[Extracted page text data]
"""
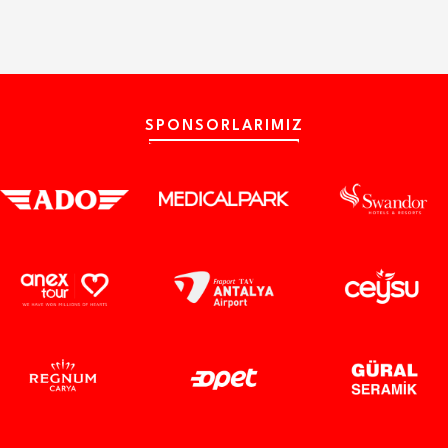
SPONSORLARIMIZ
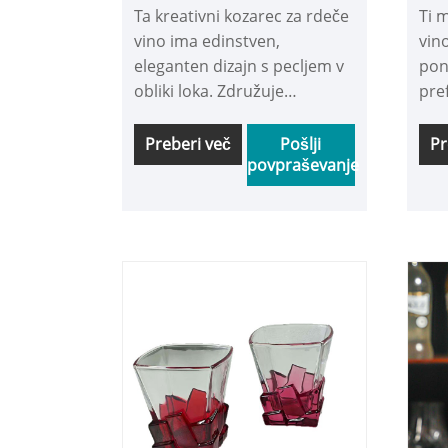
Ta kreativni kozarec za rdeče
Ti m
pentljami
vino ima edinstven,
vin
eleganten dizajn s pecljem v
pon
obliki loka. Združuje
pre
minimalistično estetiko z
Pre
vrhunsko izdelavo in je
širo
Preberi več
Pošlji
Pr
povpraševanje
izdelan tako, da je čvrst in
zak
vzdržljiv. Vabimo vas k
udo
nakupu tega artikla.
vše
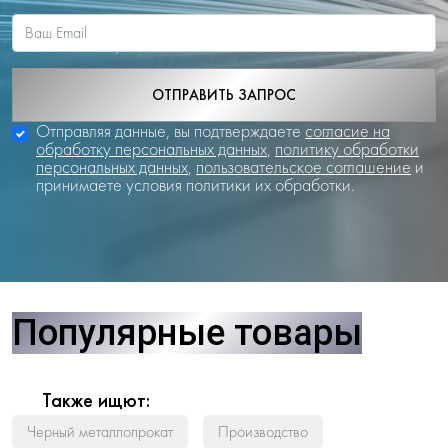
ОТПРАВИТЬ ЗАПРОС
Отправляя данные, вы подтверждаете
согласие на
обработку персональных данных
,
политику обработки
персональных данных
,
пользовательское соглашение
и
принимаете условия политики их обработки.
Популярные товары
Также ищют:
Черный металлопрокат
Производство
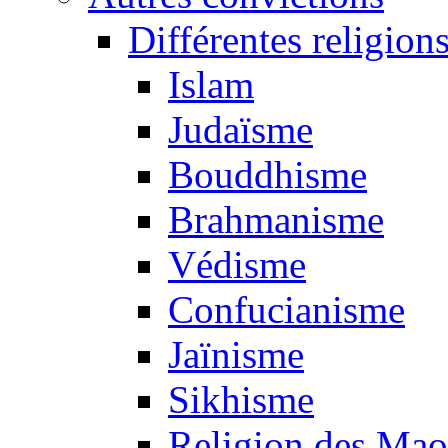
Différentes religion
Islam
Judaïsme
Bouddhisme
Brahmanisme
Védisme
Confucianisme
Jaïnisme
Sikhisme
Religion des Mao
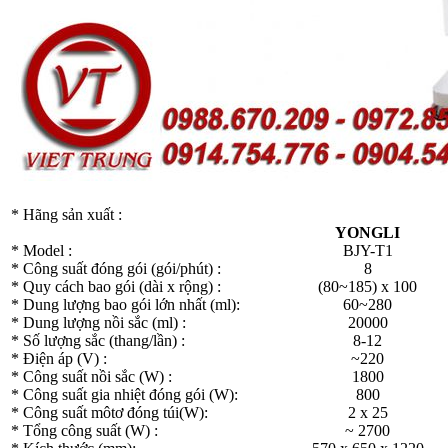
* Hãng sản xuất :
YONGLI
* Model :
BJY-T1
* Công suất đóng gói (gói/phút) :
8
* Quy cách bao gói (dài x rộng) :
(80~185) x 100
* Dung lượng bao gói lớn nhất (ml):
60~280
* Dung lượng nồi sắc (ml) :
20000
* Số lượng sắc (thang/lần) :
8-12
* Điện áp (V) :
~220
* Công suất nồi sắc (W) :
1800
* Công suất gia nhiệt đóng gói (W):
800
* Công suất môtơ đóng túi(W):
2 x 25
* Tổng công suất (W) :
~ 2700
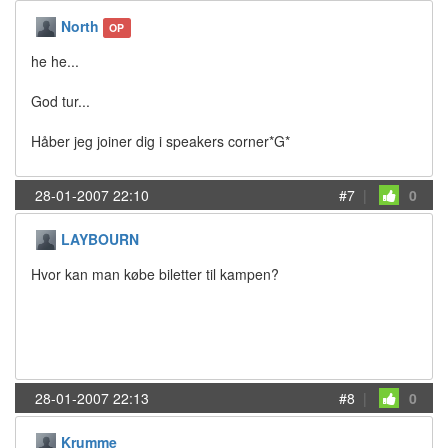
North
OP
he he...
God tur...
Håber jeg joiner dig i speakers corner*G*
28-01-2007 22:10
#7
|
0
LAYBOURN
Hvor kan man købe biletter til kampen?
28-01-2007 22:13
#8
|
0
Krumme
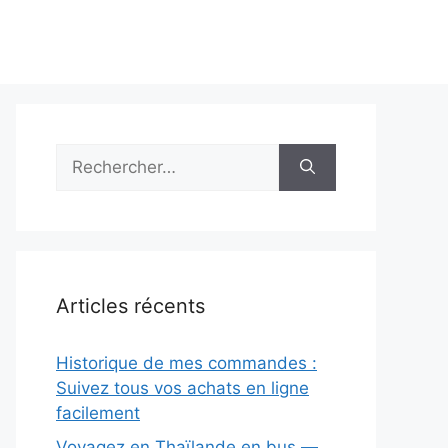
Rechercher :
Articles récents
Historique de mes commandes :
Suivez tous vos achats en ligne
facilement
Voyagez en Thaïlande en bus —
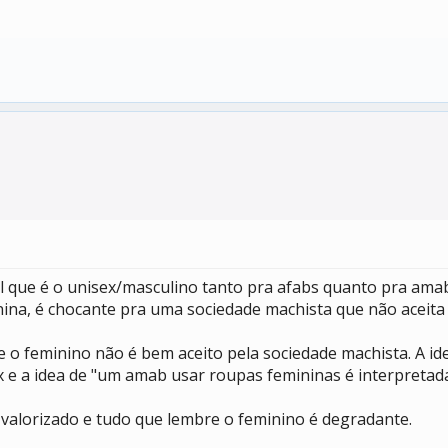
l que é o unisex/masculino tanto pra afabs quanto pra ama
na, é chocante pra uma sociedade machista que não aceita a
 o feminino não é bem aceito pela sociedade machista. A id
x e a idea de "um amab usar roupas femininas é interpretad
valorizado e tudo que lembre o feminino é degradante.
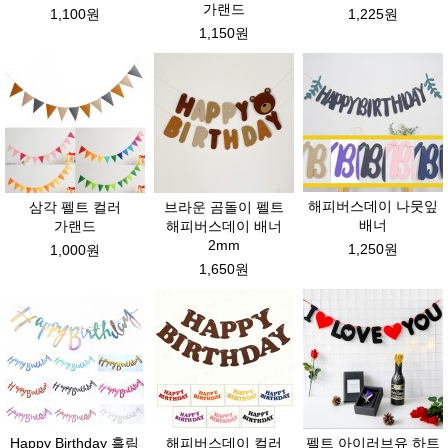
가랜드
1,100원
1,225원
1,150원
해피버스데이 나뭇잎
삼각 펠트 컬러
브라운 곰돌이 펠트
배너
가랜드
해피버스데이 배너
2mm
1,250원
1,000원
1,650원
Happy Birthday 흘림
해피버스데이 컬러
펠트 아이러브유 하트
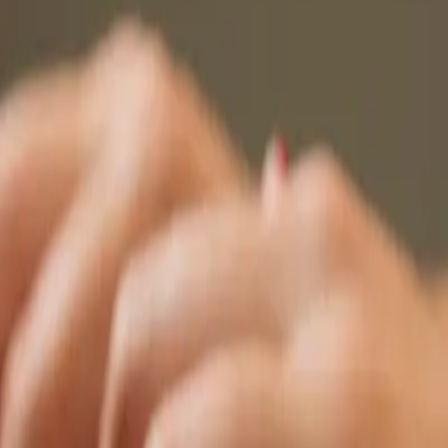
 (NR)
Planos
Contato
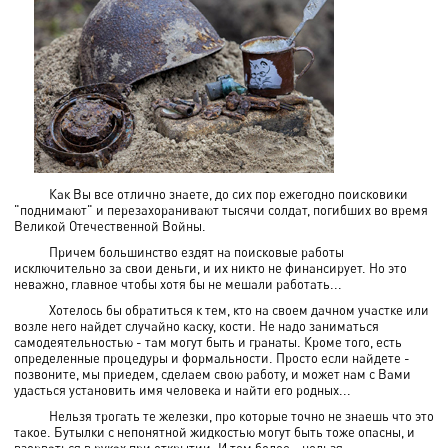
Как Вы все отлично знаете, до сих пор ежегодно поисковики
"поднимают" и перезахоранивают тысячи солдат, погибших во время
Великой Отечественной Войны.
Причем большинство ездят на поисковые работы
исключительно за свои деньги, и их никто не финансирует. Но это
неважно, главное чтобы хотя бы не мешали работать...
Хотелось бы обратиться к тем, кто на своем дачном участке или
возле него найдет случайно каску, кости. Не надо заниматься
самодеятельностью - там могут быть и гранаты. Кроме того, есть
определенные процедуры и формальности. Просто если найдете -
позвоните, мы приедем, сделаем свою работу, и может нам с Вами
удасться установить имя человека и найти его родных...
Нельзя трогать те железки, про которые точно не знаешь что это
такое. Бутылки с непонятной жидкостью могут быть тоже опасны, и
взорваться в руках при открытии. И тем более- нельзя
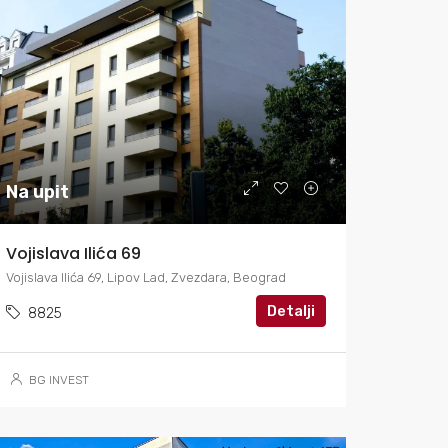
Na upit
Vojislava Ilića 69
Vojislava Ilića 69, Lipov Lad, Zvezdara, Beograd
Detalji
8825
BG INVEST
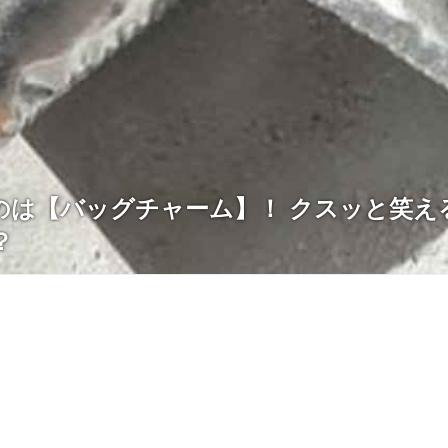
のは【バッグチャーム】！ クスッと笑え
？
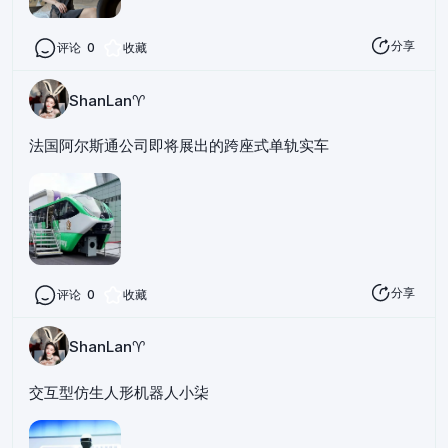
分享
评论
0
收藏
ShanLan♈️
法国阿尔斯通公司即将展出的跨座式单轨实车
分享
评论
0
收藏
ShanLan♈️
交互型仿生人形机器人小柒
"""
Task details ::
The lines that contain the word "Vojislava" are wanted; copy each of them from the records.

Task answer ::
Vojislava Ilića 69
Vojislava Ilića 69, Lipov Lad, Zvezdara, Beograd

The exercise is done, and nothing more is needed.